Iran, which backs the Houthis with weapons and training, warned the US and UK against targeting “suspected spy ships” in the Middle East. This appeared to be a reference to a US Navy destroyer and Royal Navy frigate patrolling the Red Sea to protect shipping.
On February 4th, the Houthis said they fired missiles at “aggressor countries’ warships” in the Red Sea, but provided no evidence of damage. Later that day, they claimed attacks on a British cargo ship and sites belonging to the Saudi-led coalition. Most of these claims could not be independently verified.
Over February 5-6, the Houthis said they conducted several more attacks in the Red Sea against ships belonging to “aggressor countries.” They asserted firing 6 missiles at a “British spy ship” and using explosive drones against a “British warship” and “US battleship.” Again, no evidence was provided and none of the targeted ships reported being hit.
More US Strikes as Houthis Vow to Keep Fighting
On February 6th, US Central Command said it had struck two more Houthi bomb boats before they could be deployed. It called the bomb boats “an imminent threat…to free navigation in the Red Sea.”
Despite the airstrikes, the Houthis remain defiant. A Houthi military spokesman stated on February 6th that “the Americans and Brits should accept that the Yemeni people will not abandon their independence and sovereignty” and will continue fighting.
The US envoy to Yemen Tim Lenderking said the strikes were a warning to Iran to stop arming and directing Houthi attacks. If not, he indicated the US and allies would take even stronger action targeting Iran’s support for the Houthis. However, Iran reiterated that the American strikes only “fuel insecurity” in the region.
Concerns Over Impact on Peace Efforts
There are concerns the uptick in violence could set back United Nations efforts to extend the ceasefire and ultimately resolve the conflict through negotiations.
In April 2022, the UN brokered a two-month truce between the Saudi-led coalition and Houthis – the first nationwide ceasefire since 2016. Despite violations by both sides, the deal led to a dramatic reduction in civilian casualties and facilitated fuel imports into Hodaida port.
Last October, the truce was renewed for another six months. The UN special envoy said another extension would give space for political consultations and a possible prisoner exchange.

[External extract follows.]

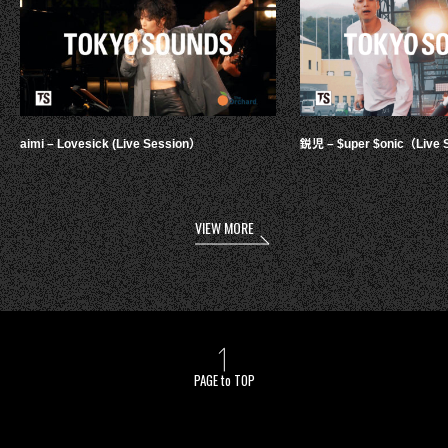
aimi – Lovesick (Live Session）
鋭児 – $uper $onic（Live 
VIEW MORE
PAGE to TOP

But the latest strikes and Houthi attacks have introduced new friction. On February 5th, the Houthis said they were suspending their involvement in UN-brokered talks on renewing the ceasefire over the “escalating attacks” by the Saudi coalition and US.
The UN Secretary General urged all parties to deescalate tensions and engage constructively with envoy efforts to find a peaceful solution. But with both sides seeming intent on more confrontation, the future of peace talks remains uncertain.
Potential Impact on Region and Key Takeaways
- Escalating strikes between the US-UK and Houthis risks widening the Yemen war and endangering the ceasefire
- A breakdown of UN peace efforts could prolong instability and the dire humanitarian crisis
- The exchange of attacks shows Iran’s continued influence over the Houthis
- The US seems set to take a more aggressive posture against Iran proxies after the strikes
The recent turmoil adds more volatility to an already turbulent situation in Yemen. While the US and allies want to halt disruptive Houthi attacks, their military action could undermine tentative political progress. Much rests on whether cooler heads can prevail and deescalation talks resume. Otherwise, the long-suffering Yemeni people will continue paying the price.
To err is human, but AI does it too. Whilst factual data is used in the production of these articles, the content is written entirely by AI. Double check any facts you intend to rely on with another source.